══ TASK MATERIAL ══

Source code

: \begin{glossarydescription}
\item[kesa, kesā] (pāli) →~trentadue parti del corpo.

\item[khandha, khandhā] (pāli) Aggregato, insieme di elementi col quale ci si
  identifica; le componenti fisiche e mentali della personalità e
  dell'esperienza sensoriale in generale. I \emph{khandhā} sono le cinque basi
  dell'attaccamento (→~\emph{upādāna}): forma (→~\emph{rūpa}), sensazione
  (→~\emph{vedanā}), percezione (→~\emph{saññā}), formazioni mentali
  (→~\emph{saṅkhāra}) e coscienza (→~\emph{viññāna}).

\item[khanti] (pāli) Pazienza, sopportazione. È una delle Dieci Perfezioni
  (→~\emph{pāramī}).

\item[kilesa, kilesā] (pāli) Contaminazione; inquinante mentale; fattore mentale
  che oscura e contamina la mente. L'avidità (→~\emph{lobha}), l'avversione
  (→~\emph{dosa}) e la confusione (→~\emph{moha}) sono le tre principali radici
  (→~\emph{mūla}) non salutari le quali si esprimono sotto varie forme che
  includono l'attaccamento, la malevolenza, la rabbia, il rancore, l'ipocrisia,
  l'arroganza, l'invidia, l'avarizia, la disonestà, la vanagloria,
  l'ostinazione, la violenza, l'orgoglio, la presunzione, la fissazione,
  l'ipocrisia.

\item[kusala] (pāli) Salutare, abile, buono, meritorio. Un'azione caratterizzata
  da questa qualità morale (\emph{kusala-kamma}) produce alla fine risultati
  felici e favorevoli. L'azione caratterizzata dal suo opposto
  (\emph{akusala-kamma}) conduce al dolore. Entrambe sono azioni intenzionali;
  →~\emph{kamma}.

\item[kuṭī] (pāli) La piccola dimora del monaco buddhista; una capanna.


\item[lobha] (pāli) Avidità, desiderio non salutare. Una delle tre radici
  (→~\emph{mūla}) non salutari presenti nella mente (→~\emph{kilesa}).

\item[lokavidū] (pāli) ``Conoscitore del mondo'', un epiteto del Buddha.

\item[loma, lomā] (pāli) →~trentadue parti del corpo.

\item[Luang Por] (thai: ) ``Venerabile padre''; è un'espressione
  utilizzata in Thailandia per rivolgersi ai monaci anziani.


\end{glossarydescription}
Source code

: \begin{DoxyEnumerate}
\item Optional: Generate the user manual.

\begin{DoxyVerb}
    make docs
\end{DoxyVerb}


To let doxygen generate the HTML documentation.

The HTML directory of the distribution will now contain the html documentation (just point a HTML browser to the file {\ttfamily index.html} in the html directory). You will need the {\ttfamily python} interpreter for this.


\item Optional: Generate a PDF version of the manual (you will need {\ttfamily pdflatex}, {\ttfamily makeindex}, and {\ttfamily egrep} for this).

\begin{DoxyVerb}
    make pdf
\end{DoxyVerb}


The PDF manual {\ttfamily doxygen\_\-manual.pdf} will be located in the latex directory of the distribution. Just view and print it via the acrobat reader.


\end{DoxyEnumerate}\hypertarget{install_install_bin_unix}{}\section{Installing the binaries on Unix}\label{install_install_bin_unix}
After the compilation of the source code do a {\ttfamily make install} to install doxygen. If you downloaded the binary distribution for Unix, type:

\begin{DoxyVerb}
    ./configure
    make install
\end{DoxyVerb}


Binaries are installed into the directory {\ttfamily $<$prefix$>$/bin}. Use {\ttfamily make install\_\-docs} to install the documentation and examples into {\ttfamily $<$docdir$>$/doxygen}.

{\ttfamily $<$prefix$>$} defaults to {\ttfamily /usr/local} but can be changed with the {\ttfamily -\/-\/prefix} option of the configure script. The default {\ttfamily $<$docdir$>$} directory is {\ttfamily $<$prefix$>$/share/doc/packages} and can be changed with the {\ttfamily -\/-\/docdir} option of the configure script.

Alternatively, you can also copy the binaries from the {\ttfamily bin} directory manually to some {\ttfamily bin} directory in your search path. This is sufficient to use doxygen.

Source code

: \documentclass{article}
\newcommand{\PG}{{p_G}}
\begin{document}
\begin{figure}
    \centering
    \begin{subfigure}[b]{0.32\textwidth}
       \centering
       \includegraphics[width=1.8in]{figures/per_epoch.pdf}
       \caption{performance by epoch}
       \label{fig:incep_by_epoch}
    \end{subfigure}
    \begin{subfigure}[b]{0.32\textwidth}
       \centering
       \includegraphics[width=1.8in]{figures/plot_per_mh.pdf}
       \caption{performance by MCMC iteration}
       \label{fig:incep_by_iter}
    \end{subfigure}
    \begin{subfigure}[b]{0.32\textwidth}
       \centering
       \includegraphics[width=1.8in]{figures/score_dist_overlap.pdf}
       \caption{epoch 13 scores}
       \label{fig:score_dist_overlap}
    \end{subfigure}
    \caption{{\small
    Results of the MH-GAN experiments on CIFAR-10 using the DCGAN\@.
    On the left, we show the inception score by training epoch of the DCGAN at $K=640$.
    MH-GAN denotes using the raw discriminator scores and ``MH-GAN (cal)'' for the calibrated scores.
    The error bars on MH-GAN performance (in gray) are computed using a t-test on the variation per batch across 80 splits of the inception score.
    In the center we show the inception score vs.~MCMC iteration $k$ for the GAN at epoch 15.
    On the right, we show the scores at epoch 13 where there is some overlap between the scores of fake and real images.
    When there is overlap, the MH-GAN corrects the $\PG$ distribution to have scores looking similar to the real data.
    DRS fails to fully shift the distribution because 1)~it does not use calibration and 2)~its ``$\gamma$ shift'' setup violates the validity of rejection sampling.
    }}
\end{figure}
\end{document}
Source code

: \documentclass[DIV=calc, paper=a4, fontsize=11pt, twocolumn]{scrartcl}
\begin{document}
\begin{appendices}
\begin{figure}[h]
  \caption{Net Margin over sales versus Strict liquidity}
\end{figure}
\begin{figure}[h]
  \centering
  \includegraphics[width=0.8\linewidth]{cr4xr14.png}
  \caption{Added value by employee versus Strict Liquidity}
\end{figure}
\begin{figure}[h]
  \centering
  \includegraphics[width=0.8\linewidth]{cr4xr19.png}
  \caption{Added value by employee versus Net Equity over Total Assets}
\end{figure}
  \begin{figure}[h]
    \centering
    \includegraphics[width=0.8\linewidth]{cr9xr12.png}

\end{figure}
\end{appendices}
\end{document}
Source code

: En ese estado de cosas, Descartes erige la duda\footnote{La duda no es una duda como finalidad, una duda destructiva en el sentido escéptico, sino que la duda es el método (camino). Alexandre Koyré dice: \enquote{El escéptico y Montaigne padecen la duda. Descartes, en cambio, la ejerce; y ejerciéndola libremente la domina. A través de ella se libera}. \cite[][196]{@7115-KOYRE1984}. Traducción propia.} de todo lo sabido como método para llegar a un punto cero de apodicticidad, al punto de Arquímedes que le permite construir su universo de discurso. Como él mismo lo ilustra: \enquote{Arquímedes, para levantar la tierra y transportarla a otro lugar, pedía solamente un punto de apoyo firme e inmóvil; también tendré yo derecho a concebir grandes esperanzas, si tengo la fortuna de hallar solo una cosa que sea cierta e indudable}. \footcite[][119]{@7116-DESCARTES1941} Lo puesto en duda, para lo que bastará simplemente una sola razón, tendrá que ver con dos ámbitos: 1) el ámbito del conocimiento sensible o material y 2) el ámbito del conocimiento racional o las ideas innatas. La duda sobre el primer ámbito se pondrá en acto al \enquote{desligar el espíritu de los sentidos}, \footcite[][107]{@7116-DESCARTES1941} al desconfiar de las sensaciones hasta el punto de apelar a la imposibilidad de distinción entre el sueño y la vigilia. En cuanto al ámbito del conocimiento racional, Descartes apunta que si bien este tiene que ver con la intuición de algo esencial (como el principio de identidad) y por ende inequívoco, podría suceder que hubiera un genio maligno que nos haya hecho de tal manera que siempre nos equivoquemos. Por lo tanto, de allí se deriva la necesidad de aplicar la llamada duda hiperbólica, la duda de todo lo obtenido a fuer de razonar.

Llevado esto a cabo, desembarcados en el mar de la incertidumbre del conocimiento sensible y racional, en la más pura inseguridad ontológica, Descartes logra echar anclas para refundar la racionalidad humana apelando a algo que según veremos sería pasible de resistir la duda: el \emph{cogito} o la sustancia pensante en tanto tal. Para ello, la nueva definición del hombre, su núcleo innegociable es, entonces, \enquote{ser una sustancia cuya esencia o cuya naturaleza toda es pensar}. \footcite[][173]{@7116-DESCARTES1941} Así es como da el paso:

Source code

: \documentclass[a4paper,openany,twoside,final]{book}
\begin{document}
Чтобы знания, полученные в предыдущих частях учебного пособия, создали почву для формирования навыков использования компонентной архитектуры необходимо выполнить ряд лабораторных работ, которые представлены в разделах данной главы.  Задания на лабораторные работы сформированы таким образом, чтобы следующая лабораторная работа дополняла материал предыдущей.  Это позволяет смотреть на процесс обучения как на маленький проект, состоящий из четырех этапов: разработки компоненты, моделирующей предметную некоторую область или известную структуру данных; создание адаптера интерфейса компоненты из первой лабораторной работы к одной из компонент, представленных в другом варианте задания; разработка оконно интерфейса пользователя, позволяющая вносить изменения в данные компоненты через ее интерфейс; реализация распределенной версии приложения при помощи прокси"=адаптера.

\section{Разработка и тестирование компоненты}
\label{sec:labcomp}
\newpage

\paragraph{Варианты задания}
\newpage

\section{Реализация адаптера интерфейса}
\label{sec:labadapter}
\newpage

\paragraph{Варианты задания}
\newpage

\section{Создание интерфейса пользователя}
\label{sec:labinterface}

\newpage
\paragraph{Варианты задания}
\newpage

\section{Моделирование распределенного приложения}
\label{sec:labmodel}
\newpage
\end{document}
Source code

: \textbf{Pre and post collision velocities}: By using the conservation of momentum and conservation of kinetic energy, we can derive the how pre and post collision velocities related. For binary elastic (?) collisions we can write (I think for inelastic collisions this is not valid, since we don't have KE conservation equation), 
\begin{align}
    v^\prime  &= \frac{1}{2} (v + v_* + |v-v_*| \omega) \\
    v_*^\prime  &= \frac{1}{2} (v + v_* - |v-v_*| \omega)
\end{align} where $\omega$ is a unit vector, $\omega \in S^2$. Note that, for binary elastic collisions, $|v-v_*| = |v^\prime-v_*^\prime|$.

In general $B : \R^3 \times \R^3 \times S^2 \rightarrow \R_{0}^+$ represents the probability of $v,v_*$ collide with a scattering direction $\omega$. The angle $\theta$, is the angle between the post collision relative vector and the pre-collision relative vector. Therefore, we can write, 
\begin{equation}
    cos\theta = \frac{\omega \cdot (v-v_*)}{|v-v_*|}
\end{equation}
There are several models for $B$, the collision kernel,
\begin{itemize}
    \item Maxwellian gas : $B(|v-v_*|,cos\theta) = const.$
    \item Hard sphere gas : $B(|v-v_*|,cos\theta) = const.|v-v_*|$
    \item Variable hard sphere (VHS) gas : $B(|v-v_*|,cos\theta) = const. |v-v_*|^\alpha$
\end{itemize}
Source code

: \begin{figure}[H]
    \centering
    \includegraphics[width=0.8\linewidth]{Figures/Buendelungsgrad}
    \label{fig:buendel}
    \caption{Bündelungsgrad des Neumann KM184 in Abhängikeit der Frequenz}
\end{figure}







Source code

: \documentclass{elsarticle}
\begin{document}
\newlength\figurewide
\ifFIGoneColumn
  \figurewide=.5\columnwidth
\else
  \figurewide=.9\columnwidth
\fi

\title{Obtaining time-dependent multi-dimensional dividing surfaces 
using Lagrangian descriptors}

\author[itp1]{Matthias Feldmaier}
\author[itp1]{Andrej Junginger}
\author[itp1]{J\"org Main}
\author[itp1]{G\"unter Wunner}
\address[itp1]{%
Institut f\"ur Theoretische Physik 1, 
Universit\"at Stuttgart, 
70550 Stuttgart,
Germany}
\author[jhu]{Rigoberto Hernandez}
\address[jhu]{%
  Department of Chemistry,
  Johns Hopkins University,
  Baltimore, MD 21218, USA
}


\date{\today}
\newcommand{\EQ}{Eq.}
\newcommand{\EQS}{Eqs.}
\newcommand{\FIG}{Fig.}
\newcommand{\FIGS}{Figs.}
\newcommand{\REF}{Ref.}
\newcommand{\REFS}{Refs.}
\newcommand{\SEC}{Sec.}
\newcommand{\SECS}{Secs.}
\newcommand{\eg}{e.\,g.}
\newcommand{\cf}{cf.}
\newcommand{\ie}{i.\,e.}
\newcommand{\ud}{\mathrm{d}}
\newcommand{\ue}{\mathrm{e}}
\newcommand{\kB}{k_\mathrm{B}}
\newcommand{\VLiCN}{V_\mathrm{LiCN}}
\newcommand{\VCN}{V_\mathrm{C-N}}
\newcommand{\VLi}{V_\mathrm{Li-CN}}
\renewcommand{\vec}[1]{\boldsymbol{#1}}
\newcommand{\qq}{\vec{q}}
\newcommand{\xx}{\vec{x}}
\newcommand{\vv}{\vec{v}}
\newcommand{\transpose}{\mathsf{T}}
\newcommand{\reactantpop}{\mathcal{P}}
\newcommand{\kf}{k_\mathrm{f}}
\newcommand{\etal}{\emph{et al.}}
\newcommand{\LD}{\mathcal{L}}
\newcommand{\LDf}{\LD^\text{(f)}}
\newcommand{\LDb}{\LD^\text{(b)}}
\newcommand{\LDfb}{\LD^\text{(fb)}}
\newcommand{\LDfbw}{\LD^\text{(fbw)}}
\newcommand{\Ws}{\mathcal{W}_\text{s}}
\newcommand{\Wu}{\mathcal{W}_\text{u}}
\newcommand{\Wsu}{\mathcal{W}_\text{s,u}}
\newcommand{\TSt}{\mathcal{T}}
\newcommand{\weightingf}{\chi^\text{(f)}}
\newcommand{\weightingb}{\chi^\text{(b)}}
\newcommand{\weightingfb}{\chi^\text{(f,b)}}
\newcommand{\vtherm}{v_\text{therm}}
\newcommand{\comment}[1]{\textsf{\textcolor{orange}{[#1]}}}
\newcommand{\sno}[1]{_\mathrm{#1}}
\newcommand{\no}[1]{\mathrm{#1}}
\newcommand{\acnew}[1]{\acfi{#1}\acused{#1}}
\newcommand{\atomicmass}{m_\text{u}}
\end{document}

═══

Only lines holding the word "trentadue" are wanted; copy each one from the listing.

OUTPUT FOR THIS EXERCISE:
\item[kesa, kesā] (pāli) →~trentadue parti del corpo.
\item[loma, lomā] (pāli) →~trentadue parti del corpo.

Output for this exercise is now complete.